Data analysis was done using Excel from Microsoft Office 365 ProPlus (Microsoft, Redmond, Washington, USA), Origin 2019 version 9.60 (OriginLab, Northampton, Massachusetts, USA) and Matlab R2021a (MathWorks Inc., Natick, Massachusetts, USA) with the PLS_Toolbox suite (Eigenvector Research Inc., Manson, WA). Isotope data are reported as mean δ13CAA values on the VPDB scale in ‰ with its corresponding standard deviation (Table S1). Data was tested for normality with Kolmogorov–Smirnov tests on a confidence level of 0.95, which was not violated for any given AA and sample. One-way ANOVA was used on δ13C values of each tissue to test for differences of AAs between sampling days (fixed factor). Using sampling days as an independent variable in ANOVA can be problematic because it is not strictly categorial, but each of our sample represents an independent fish individual which couldn’t be sampled multiple times and is therefore not a repeated measure. We further conducted ASCA as a multivariate analysis in a design of experiment approach, with sampling days and tissue types as fixed factors and δ13C of each AA as multivariable. ASCA combines the principles of ANOVA and PCA65 and allows to investigate differences in the isotope signature between tissues without the influence of the expected isotope shift over time dominating our analysis. δ13C data for ASCA was used without preprocessing and the analysis performed with 1000 permutations.

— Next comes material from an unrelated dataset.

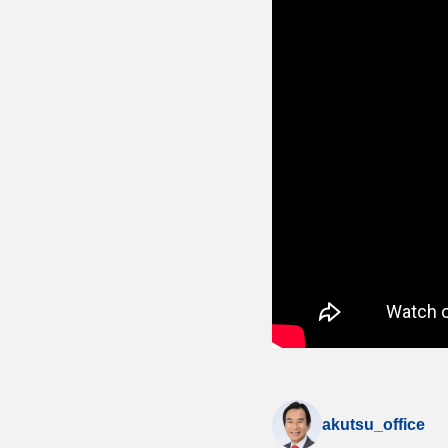
akutsu_office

Δδ13C values of individual AAs were first calculated individually between each stickleback sample (muscle, liver) and dietary sample and then averaged over all samples on either (1) all days or (2) each sampling day (Table S3). Δδ13C were pooled for NEAAs and EAAs to test for differences in trophic fractionation between those groups among all days. Two-sided t-tests on Δδ13C values of individual AAs were used to test for differences in trophic fractionation against 0‰ on individual sampling days. The significance level α was set to 0.01 to compensate for the low number of biological replicates (n = 5 for fish tissue) that were analyzed, and each ANOVA analysis was accompanied by Brown-Forsythe tests (α = 0.05) to check for equality of group variances and followed up with Tukey’s post hoc tests to identify significant differences between group values. Reducing the significance level avoids false-positive results for small sample sizes, but it consequently increases false-negative results, and we are therefore only discussing the most significant differences of our data, while smaller differences might be lost.